──────── Records

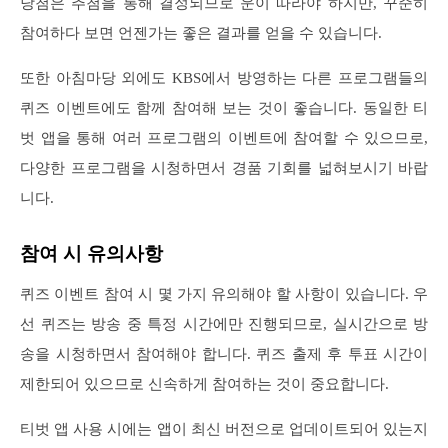
당첨은 추첨을 통해 결정되므로 운이 따라야 하지만, 꾸준히
참여하다 보면 언젠가는 좋은 결과를 얻을 수 있습니다.
또한 아침마당 외에도 KBS에서 방영하는 다른 프로그램들의
퀴즈 이벤트에도 함께 참여해 보는 것이 좋습니다. 동일한 티
벗 앱을 통해 여러 프로그램의 이벤트에 참여할 수 있으므로,
다양한 프로그램을 시청하면서 경품 기회를 넓혀보시기 바랍
니다.
참여 시 유의사항
퀴즈 이벤트 참여 시 몇 가지 유의해야 할 사항이 있습니다. 우
선 퀴즈는 방송 중 특정 시간에만 진행되므로, 실시간으로 방
송을 시청하면서 참여해야 합니다. 퀴즈 출제 후 투표 시간이
제한되어 있으므로 신속하게 참여하는 것이 중요합니다.
티벗 앱 사용 시에는 앱이 최신 버전으로 업데이트되어 있는지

────────────────

= Your goal =
What you output should match the records line for line, minus the pictures.

= Solution to the problem =
당첨은 추첨을 통해 결정되므로 운이 따라야 하지만, 꾸준히
참여하다 보면 언젠가는 좋은 결과를 얻을 수 있습니다.
또한 아침마당 외에도 KBS에서 방영하는 다른 프로그램들의
퀴즈 이벤트에도 함께 참여해 보는 것이 좋습니다. 동일한 티
벗 앱을 통해 여러 프로그램의 이벤트에 참여할 수 있으므로,
다양한 프로그램을 시청하면서 경품 기회를 넓혀보시기 바랍
니다.
참여 시 유의사항
퀴즈 이벤트 참여 시 몇 가지 유의해야 할 사항이 있습니다. 우
선 퀴즈는 방송 중 특정 시간에만 진행되므로, 실시간으로 방
송을 시청하면서 참여해야 합니다. 퀴즈 출제 후 투표 시간이
제한되어 있으므로 신속하게 참여하는 것이 중요합니다.
티벗 앱 사용 시에는 앱이 최신 버전으로 업데이트되어 있는지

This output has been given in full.